India's Supreme Court Friday agreed to a government request for several clarifications related to its Feb. 2 cancellation of 122 telecom licenses, in a move that has big implications for the allocation, both past and future, of the country's natural resources.
The government, through a legal instrument known as a presidential reference, asked whether the court's stand could unsettle policy decisions "formulated and approaches taken by various successive governments over the years."
It also asked the judges' opinion on what is the permissible scope for interference by courts with the government's policy-making functions.
The government sought the court's opinion on the consequences of the February judgment, including on the investments made by foreign operators who bought stakes in local companies that received licenses in 2008.
The court will begin hearing the presidential reference on July 10.
Policy uncertainty is one of the main complaints of foreign investors in India, who say they want rules to be clear for them to continue investing billions of dollars.
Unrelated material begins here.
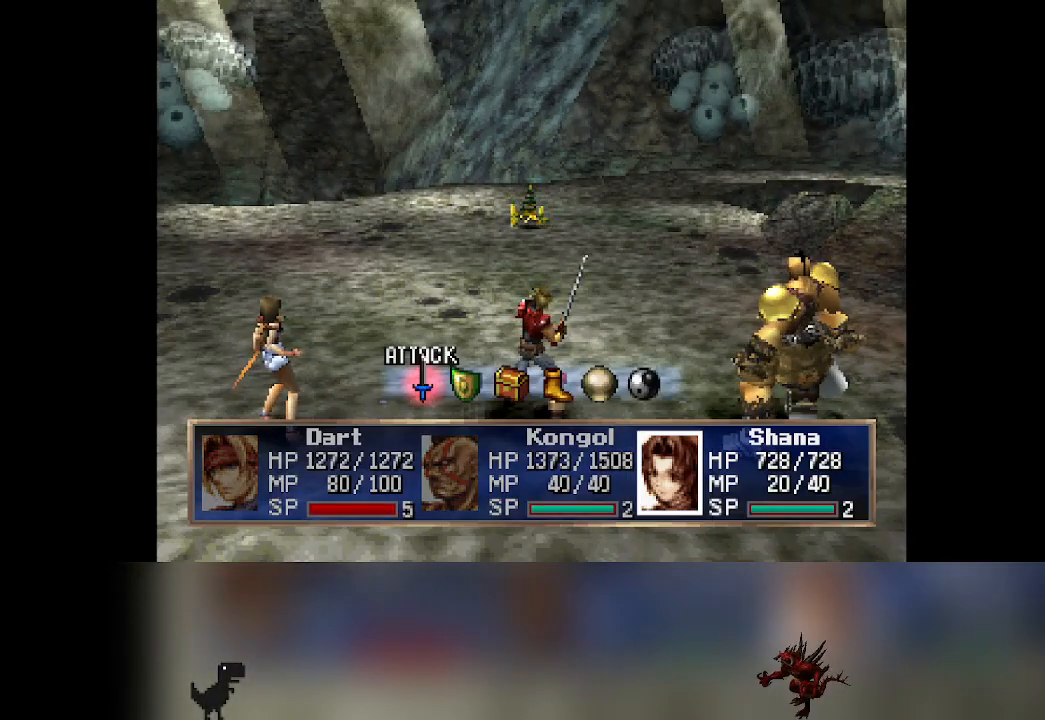
{"dt_ms": 500, "buttons": ["CROSS"], "left_stick": "center", "events": [[50, "DPAD_RIGHT", "down"], [100, "DPAD_RIGHT", "up"], [433, "CROSS", "down"]]}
The Feb. 2 judgment ordering the cancellation -- following charges of corruption in the allotment process -- of all licenses issued without auction after 2008 shocked foreign companies such as Norway's Telenor ASA TEL.OS -0.86% .
Telenor has since written down 4.2 billion Norwegian krone ($715 million) in relation to licenses and goodwill in India, and it plans another write-down of 3.9 billion Norwegian krone.
In the Feb. 2 judgment, the Supreme Court told the government to conduct auctions to allocate all natural resources. It said the first-come first-served policy adopted in 2008 for telecom license sales was "arbitrary and unconstitutional."
Through the presidential reference, the Indian government has asked the Supreme Court's opinion on whether the appropriate way to allocate natural resources "across all sectors and in all circumstances" is through auctions.
Since the judgment, there have been concerns about how the ruling will affect previous government deals in sectors such as oil and gas and mining, as well as telecom.
Currently, India allots mining leases for minerals, metals and coal without auction. However, oil and gas blocks are allotted through an auction in which both domestic and overseas companies take part. The latest telecom bandwidth allotment -- held in 2010 for third-generation services -- was also through auctions.
While the court has agreed to give its opinion initially on these issues, Chief Justice S.H. Kapadia, who is heading the five-judge bench looking into the presidential reference, said it will subsequently also take up the question of the status of telecom licenses and bandwidth given without an auction process from 1994 until 2008.
The Supreme Court had earlier partially accepted another plea from the government seeking clarification on the timeline for conducting auctions of bandwidth that will be vacated due to the cancellation of the 122 telecom licenses. Last month, it extended the deadline for the auctions to Aug. 31 from June 2.
Meanwhile, the government Thursday withdrew another plea asking the Supreme Court to review its ruling on the appropriateness of the "first-come, first-served" policy adopted in 2008.
Under the Indian constitution, the president can refer a judgment to the Supreme Court to seek its opinion on issues of public importance, though the court has the option of not giving an opinion.